**Exercise requirements**: What is needed is an exact copy of all the lines below.

------------------------------

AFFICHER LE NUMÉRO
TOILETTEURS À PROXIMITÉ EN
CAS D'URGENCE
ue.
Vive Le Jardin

------------------------------

**Task output**:
AFFICHER LE NUMÉRO
TOILETTEURS À PROXIMITÉ EN
CAS D'URGENCE
ue.
Vive Le Jardin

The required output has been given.